■ **Problem description**
Tally the lines of the listing below in which the string "down" occurs, and give the tally alone.
----------
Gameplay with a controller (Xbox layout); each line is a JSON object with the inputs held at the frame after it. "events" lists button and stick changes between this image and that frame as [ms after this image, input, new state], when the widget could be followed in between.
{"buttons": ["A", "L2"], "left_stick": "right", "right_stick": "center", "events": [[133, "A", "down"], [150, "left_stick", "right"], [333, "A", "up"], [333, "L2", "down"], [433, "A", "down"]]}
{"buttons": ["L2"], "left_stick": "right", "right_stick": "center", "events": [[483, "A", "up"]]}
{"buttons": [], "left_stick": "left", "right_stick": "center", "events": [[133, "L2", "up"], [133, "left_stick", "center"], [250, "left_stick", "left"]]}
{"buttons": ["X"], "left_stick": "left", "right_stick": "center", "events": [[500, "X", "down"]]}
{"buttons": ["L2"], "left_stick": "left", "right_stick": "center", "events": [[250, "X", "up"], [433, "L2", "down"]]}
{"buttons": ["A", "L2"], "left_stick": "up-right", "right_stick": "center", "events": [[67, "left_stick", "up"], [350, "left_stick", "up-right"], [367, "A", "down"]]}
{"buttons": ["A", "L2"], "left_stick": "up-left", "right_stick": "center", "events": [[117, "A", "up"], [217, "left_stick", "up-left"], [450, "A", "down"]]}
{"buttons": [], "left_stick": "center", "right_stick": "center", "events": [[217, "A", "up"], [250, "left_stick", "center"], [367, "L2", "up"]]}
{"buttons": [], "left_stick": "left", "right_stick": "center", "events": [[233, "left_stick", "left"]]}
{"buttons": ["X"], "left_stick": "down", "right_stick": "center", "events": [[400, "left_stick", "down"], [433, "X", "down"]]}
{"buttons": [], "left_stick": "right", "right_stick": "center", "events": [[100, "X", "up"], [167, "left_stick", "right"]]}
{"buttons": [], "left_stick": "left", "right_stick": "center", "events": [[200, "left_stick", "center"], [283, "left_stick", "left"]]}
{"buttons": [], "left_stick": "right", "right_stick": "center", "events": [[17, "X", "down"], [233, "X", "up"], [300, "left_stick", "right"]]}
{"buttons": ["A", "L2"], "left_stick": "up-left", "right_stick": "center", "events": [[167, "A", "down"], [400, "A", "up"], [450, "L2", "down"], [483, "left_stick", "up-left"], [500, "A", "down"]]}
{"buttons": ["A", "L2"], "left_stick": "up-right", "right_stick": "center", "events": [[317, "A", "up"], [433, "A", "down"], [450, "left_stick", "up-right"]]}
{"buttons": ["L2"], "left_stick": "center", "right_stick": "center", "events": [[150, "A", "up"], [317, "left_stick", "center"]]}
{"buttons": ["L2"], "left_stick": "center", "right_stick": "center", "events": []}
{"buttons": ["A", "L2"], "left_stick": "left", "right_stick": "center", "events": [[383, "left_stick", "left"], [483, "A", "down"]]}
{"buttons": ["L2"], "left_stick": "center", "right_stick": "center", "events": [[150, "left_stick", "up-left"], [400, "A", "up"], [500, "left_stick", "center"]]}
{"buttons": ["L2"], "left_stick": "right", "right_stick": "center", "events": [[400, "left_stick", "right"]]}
----------
■ **Problem solution**
10